▶ **RECORDED DATA**:
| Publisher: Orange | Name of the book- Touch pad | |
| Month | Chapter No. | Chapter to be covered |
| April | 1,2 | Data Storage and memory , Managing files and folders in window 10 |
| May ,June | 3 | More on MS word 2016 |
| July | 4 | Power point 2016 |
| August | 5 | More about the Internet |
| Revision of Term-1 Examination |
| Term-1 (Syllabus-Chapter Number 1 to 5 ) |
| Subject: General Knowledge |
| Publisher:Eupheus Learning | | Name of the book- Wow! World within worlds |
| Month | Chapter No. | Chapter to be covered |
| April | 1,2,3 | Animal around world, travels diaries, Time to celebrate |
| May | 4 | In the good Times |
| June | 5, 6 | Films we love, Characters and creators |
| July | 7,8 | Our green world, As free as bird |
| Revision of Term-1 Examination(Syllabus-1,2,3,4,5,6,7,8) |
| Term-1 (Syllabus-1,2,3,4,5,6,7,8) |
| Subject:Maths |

▶ **EXERCISE BRIEF**: Keep every word intact and transcribe the records in full.

▶ **THE COMPLETED TASK**:
| Publisher: Orange | Name of the book- Touch pad | |
| Month | Chapter No. | Chapter to be covered |
| April | 1,2 | Data Storage and memory , Managing files and folders in window 10 |
| May ,June | 3 | More on MS word 2016 |
| July | 4 | Power point 2016 |
| August | 5 | More about the Internet |
| Revision of Term-1 Examination |
| Term-1 (Syllabus-Chapter Number 1 to 5 ) |
| Subject: General Knowledge |
| Publisher:Eupheus Learning | | Name of the book- Wow! World within worlds |
| Month | Chapter No. | Chapter to be covered |
| April | 1,2,3 | Animal around world, travels diaries, Time to celebrate |
| May | 4 | In the good Times |
| June | 5, 6 | Films we love, Characters and creators |
| July | 7,8 | Our green world, As free as bird |
| Revision of Term-1 Examination(Syllabus-1,2,3,4,5,6,7,8) |
| Term-1 (Syllabus-1,2,3,4,5,6,7,8) |
| Subject:Maths |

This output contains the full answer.